I am a psychiatric nurse practitioner. I am not often privy to the administrative changes nor the financial machinations of the organization I work for. What I do know is that since being taken over four years ago by a private equity firm – an agency that works primarily with a Medicare and Medicaid population who has a high percentage of SMI patients (those with significant and serious mental illness) – the quality and availability of our services has significantly declined. We can not seem to recruit nor retain any counseling staff, let alone those with the skills needed to work with this population nor the required licensing that some insurances require in order to treat their patients. We are down to very few counseling hours and it is uncommon to hire staff, and even more uncommon to have them stay.

What is distressing is to sit with patients day after day and know that I can only prescribe medication, and give them at most 20 minutes of my time, and then send them on their way. I sat with three patients last week who all disclosed a history of incest, two of them discussing it only recently. So many of my patients have significant and debilitating Post-traumatic Stress Disorder from their traumatic life histories, and I have little to offer but medication and a little empathy. What they need is quality, ongoing, targeted therapy, but they can not access it. They can’t get it here because we have been starved of funds and therefore staff. As far as I can tell, they can’t access it anywhere in my county as there are few if any therapists accepting patients, let alone those on Medicare or Medicaid.

When I have a child or a teen who is struggling and has a potential for violence, we are being told that our local crisis won’t transport them to the ER. I am supposed to “fix” them with medication because not only do we not have therapists, but we have few if any services in the schools and almost none in the community. We talk and talk about increasing mental health services for kids due to a myriad of reasons – school shootings, increases of suicides, increases of drug use – but in the past four years, services have been in a steep decline.

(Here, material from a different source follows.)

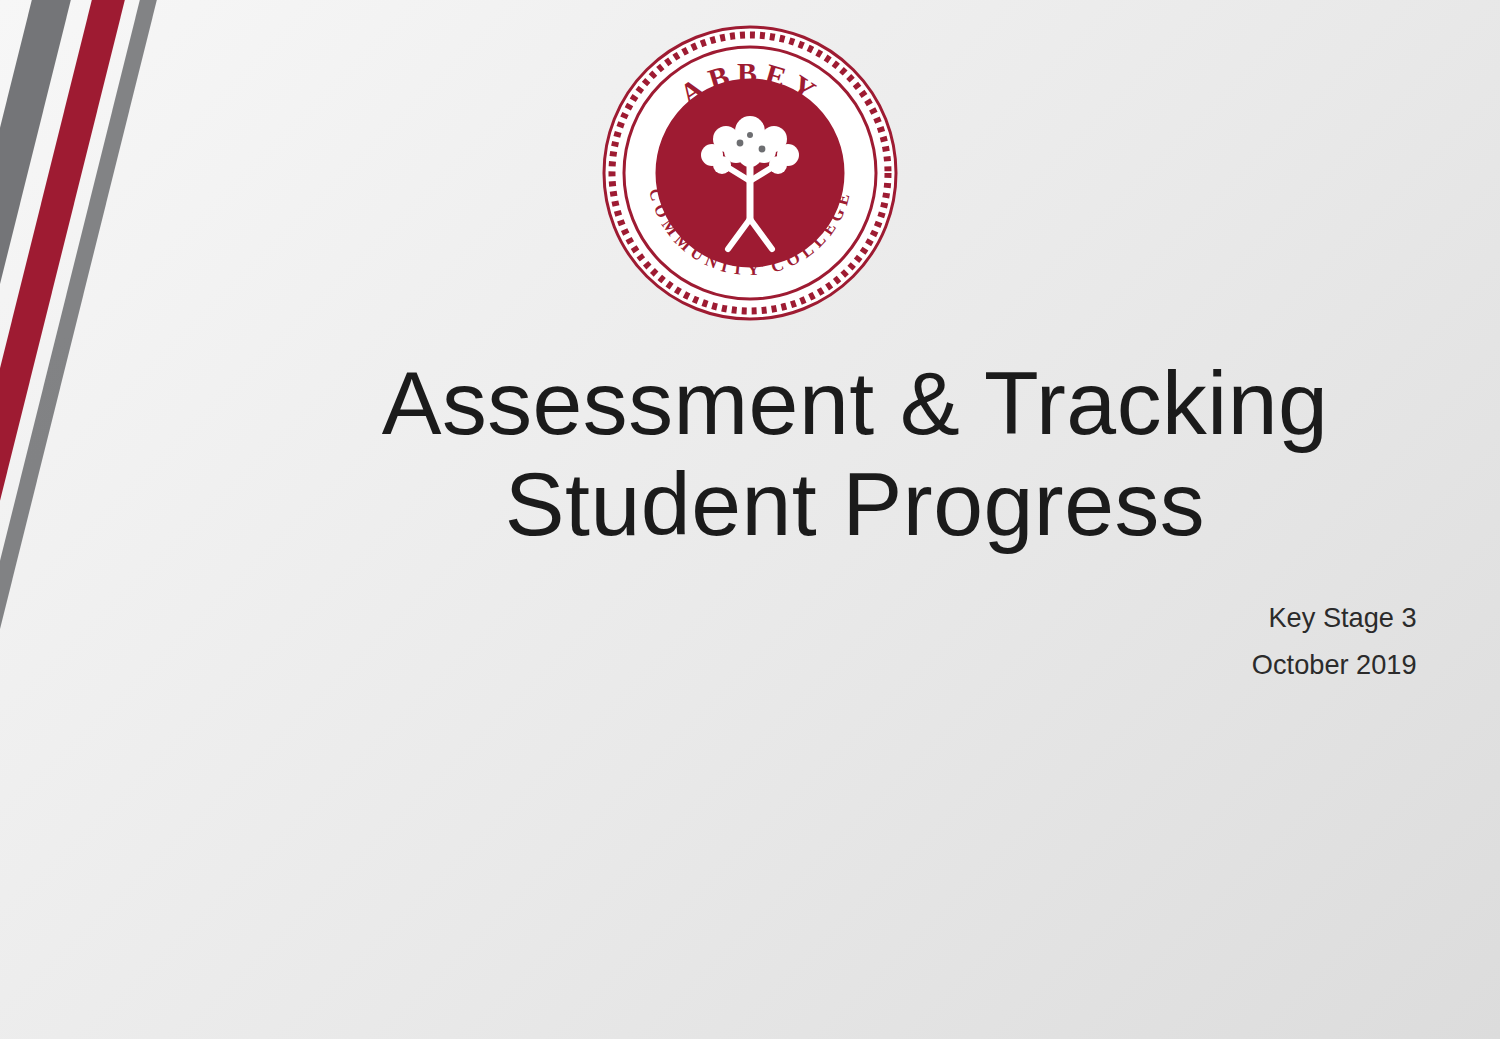ABBEY COMMUNITY COLLEGE
Assessment & Tracking Student Progress
Key Stage 3
October 2019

Additionally, my father died a terrible death from ALS last year. He died alone because no one at the abysmal facility he was at which was two hours away from us had the heart to tell us he took a turn for the worse. He was on a ventilator as he deteriorated quickly. Due to a lack of adequate reimbursement, no facility anywhere close to us had a bed open for him. We tried to get hospice but it was too late, the facility stymied anything we tried to do. He died alone and suffering and that was after we did all we could to protect him. Our system is broken beyond repair, and I wish that anyone who is trying to profit off of patients could have seen my poor suffering father, and the grief of my mother, who tried everything she could to give him comfort and peace during a cruel and horrific illness.

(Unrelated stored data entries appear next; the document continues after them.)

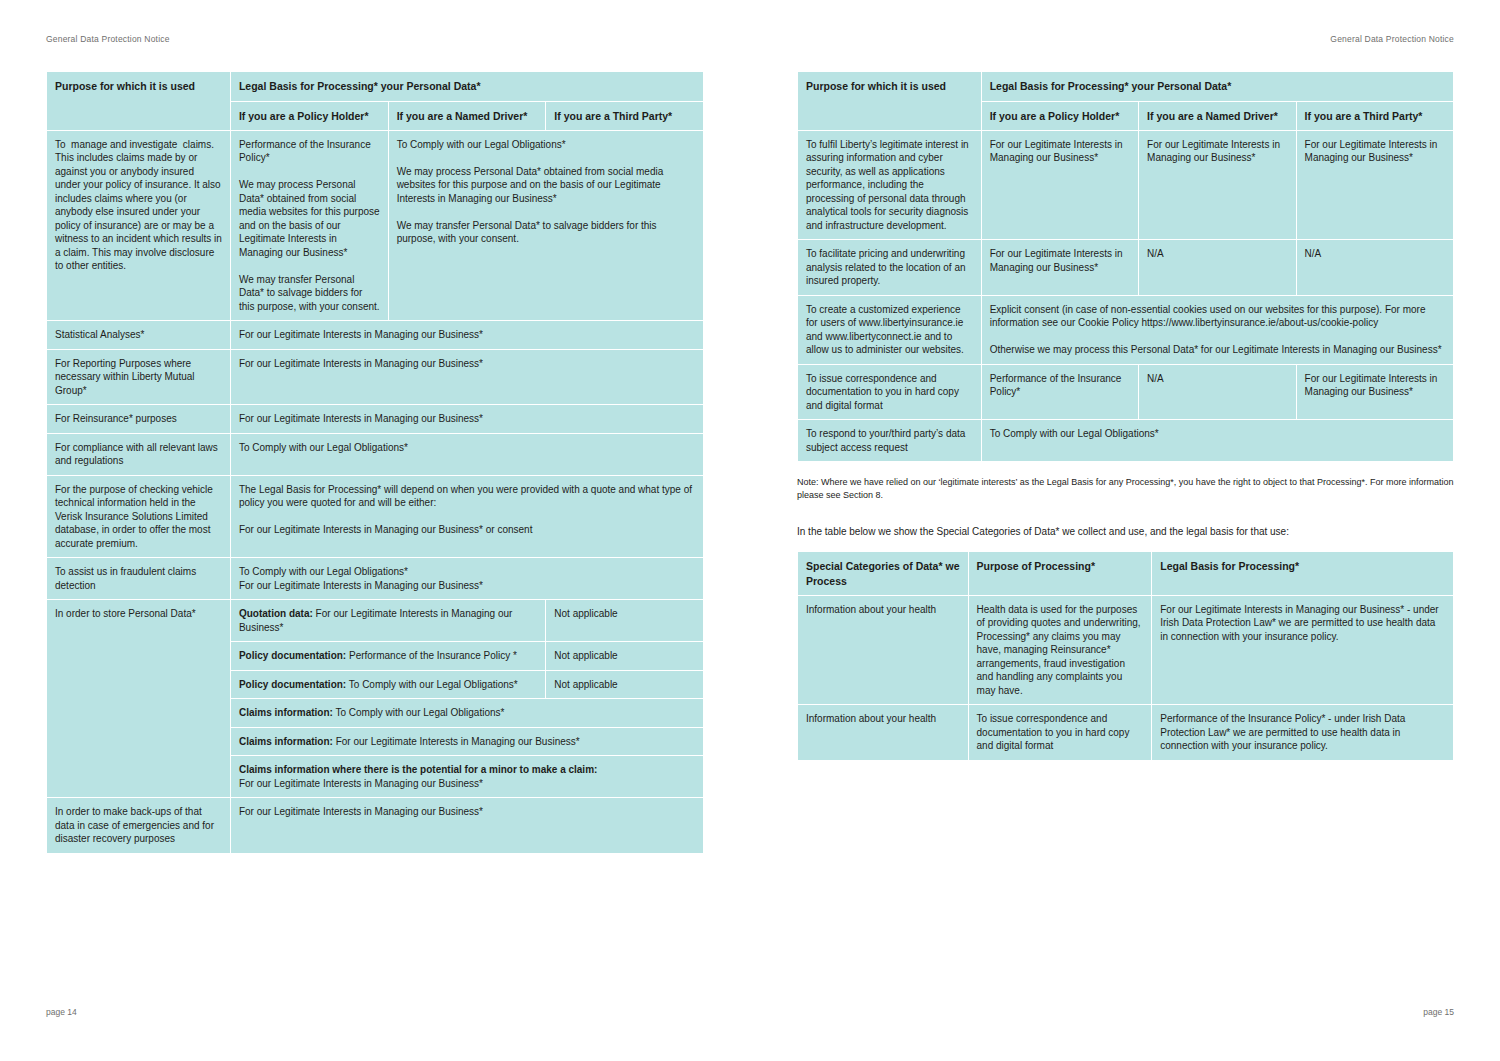General Data Protection Notice
| Purpose for which it is used | Legal Basis for Processing* your Personal Data* |
| --- | --- |
| If you are a Policy Holder* | If you are a Named Driver* | If you are a Third Party* |
| To manage and investigate claims. This includes claims made by or against you or anybody insured under your policy of insurance. It also includes claims where you (or anybody else insured under your policy of insurance) are or may be a witness to an incident which results in a claim. This may involve disclosure to other entities. | Performance of the Insurance Policy* We may process Personal Data* obtained from social media websites for this purpose and on the basis of our Legitimate Interests in Managing our Business* We may transfer Personal Data* to salvage bidders for this purpose, with your consent. | To Comply with our Legal Obligations* We may process Personal Data* obtained from social media websites for this purpose and on the basis of our Legitimate Interests in Managing our Business* We may transfer Personal Data* to salvage bidders for this purpose, with your consent. |
| Statistical Analyses* | For our Legitimate Interests in Managing our Business* |
| For Reporting Purposes where necessary within Liberty Mutual Group* | For our Legitimate Interests in Managing our Business* |
| For Reinsurance* purposes | For our Legitimate Interests in Managing our Business* |
| For compliance with all relevant laws and regulations | To Comply with our Legal Obligations* |
| For the purpose of checking vehicle technical information held in the Verisk Insurance Solutions Limited database, in order to offer the most accurate premium. | The Legal Basis for Processing* will depend on when you were provided with a quote and what type of policy you were quoted for and will be either: For our Legitimate Interests in Managing our Business* or consent |
| To assist us in fraudulent claims detection | To Comply with our Legal Obligations* For our Legitimate Interests in Managing our Business* |
| In order to store Personal Data* | Quotation data: For our Legitimate Interests in Managing our Business* | Not applicable |
| Policy documentation: Performance of the Insurance Policy * | Not applicable |
| Policy documentation: To Comply with our Legal Obligations* | Not applicable |
| Claims information: To Comply with our Legal Obligations* |
| Claims information: For our Legitimate Interests in Managing our Business* |
| Claims information where there is the potential for a minor to make a claim: For our Legitimate Interests in Managing our Business* |
| In order to make back-ups of that data in case of emergencies and for disaster recovery purposes | For our Legitimate Interests in Managing our Business* |
page 14
General Data Protection Notice
| Purpose for which it is used | Legal Basis for Processing* your Personal Data* |
| --- | --- |
| If you are a Policy Holder* | If you are a Named Driver* | If you are a Third Party* |
| To fulfil Liberty’s legitimate interest in assuring information and cyber security, as well as applications performance, including the processing of personal data through analytical tools for security diagnosis and infrastructure development. | For our Legitimate Interests in Managing our Business* | For our Legitimate Interests in Managing our Business* | For our Legitimate Interests in Managing our Business* |
| To facilitate pricing and underwriting analysis related to the location of an insured property. | For our Legitimate Interests in Managing our Business* | N/A | N/A |
| To create a customized experience for users of www.libertyinsurance.ie and www.libertyconnect.ie and to allow us to administer our websites. | Explicit consent (in case of non-essential cookies used on our websites for this purpose). For more information see our Cookie Policy https://www.libertyinsurance.ie/about-us/cookie-policy Otherwise we may process this Personal Data* for our Legitimate Interests in Managing our Business* |
| To issue correspondence and documentation to you in hard copy and digital format | Performance of the Insurance Policy* | N/A | For our Legitimate Interests in Managing our Business* |
| To respond to your/third party’s data subject access request | To Comply with our Legal Obligations* |
Note: Where we have relied on our ‘legitimate interests’ as the Legal Basis for any Processing*, you have the right to object to that Processing*. For more information please see Section 8.
In the table below we show the Special Categories of Data* we collect and use, and the legal basis for that use:
| Special Categories of Data* we Process | Purpose of Processing* | Legal Basis for Processing* |
| --- | --- | --- |
| Information about your health | Health data is used for the purposes of providing quotes and underwriting, Processing* any claims you may have, managing Reinsurance* arrangements, fraud investigation and handling any complaints you may have. | For our Legitimate Interests in Managing our Business* - under Irish Data Protection Law* we are permitted to use health data in connection with your insurance policy. |
| Information about your health | To issue correspondence and documentation to you in hard copy and digital format | Performance of the Insurance Policy* - under Irish Data Protection Law* we are permitted to use health data in connection with your insurance policy. |
page 15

For-profit heath care is an evil that must stop. People are making money off of the backs of people with schizophrenia, victims of incest, people with autism, and any number of other mental health concerns. Making money off of the back of my suffering father – why is this allowed to happen? I’m sick and tired and frustrated and I plan to leave health care as soon as I can.

Three of the four comments came from people on the inside.  The financial rapscallion cancer runs deep in our healthcare non-system.  It's a widespread harm, reaching from autism to nursing home care to hospitals to oncology.  It needs to be excised.